╭─ EXCERPTED PASSAGE
Guideline No. 422f: Menopause and Breast Cancer

Published:November 16, 2021DOI:



      Provide strategies for improving the care of perimenopausal and postmenopausal women based on the most recent published evidence.

      Target Population

      Perimenopausal and postmenopausal women.

      Benefits, Harms, and Costs

      Target population will benefit from the most recent published scientific evidence provided via the information from their health care provider. No harms or costs are involved with this information since women will have the opportunity to choose among the different therapeutic options for the management of the symptoms and morbidities associated with menopause, including the option to choose no treatment.


      Databases consulted were PubMed, MEDLINE, and the Cochrane Library for the years 2002–2020, and MeSH search terms were specific for each topic developed through the 7 chapters.
╰─
╭─ DATASET EXCERPTS
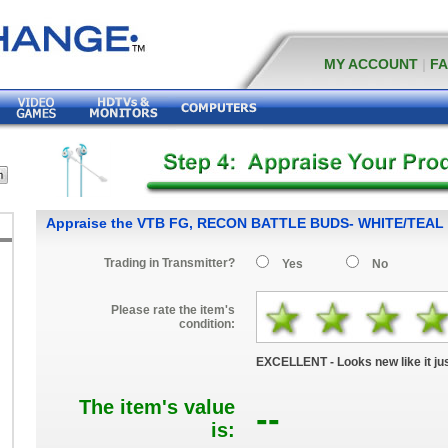
MY ACCOUNT
|
F
Appraise the VTB FG, RECON BATTLE BUDS- WHITE/TEAL
Trading in Transmitter?
Yes
No
Please rate the item's
condition:
EXCELLENT - Looks new like it jus
The item's value
--
is: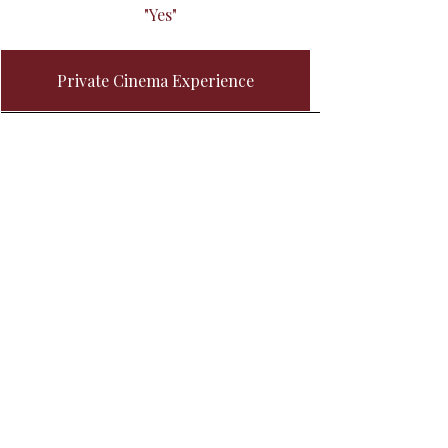
"Yes"
Private Cinema Experience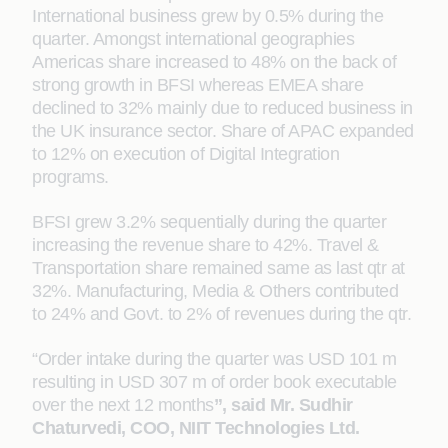
International business grew by 0.5% during the
quarter. Amongst international geographies
Americas share increased to 48% on the back of
strong growth in BFSI whereas EMEA share
declined to 32% mainly due to reduced business in
the UK insurance sector. Share of APAC expanded
to 12% on execution of Digital Integration
programs.
BFSI grew 3.2% sequentially during the quarter
increasing the revenue share to 42%. Travel &
Transportation share remained same as last qtr at
32%. Manufacturing, Media & Others contributed
to 24% and Govt. to 2% of revenues during the qtr.
“Order intake during the quarter was USD 101 m
resulting in USD 307 m of order book executable
over the next 12 months
”, said Mr. Sudhir
Chaturvedi, COO, NIIT Technologies Ltd.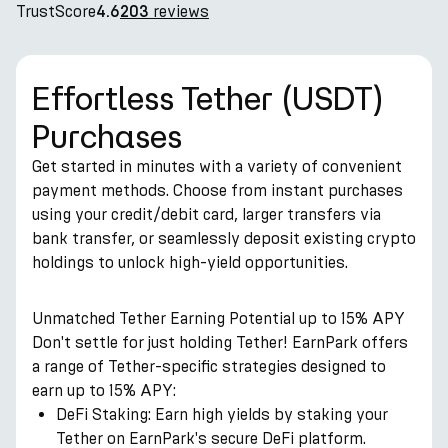
TrustScore
reviews
4.6
203
Effortless Tether (USDT)
Purchases
Get started in minutes with a variety of convenient
payment methods. Choose from instant purchases
using your credit/debit card, larger transfers via
bank transfer, or seamlessly deposit existing crypto
holdings to unlock high-yield opportunities.
Unmatched Tether Earning Potential up to 15% APY
Don't settle for just holding Tether! EarnPark offers
a range of Tether-specific strategies designed to
earn up to 15% APY:
DeFi Staking: Earn high yields by staking your
Tether on EarnPark's secure DeFi platform.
╰─
- QUESTIONS ON THE MATERIAL -
• a. Copy the guideline text word for word, starting at "Perimenopausal and postmenopausal women." and ending at "the 7 chapters.".
• b. Pick up the menopause and breast cancer guideline after its last sentence and carry it forward.

- RESPONSES BY TASK -
• a.
Perimenopausal and postmenopausal women.

      Benefits, Harms, and Costs

      Target population will benefit from the most recent published scientific evidence provided via the information from their health care provider. No harms or costs are involved with this information since women will have the opportunity to choose among the different therapeutic options for the management of the symptoms and morbidities associated with menopause, including the option to choose no treatment.


      Databases consulted were PubMed, MEDLINE, and the Cochrane Library for the years 2002–2020, and MeSH search terms were specific for each topic developed through the 7 chapters.

• b.
      Validation Methods

      The authors rated the quality of evidence and strength of recommendations using the Grading of Recommendations Assessment, Development and Evaluation (GRADE) approach. See online Appendix A (Tables A1 for definitions and A2 for interpretations of strong and weak recommendations).

      Intended Audience

      physicians, including gynaecologists, obstetricians, family physicians, internists, emergency medicine specialists; nurses, including registered nurses and nurse practitioners; pharmacists; medical trainees, including medical students, residents, fellows; and other providers of health care for the target population.


      • 1
        The association between breast cancer risk and menopausal hormone treatment is complex (moderate).
      • 2
        Systemic menopausal hormone therapy is contraindicated in women with a personal history of any type of breast cancer (high).
      • 3
        Non-hormonal options for systemic symptom management can be used in women who have had breast cancer (high).
      • 4
        Menopausal hormone therapy does not significantly increase breast cancer risk in premenopausal BRCA carriers who have had risk-reducing salpingo-oophorectomy (moderate).
      • 5
        Menopausal hormone therapy does not appear to increase breast cancer risk in unaffected BRCA1 or BRCA2 mutation carriers (moderate).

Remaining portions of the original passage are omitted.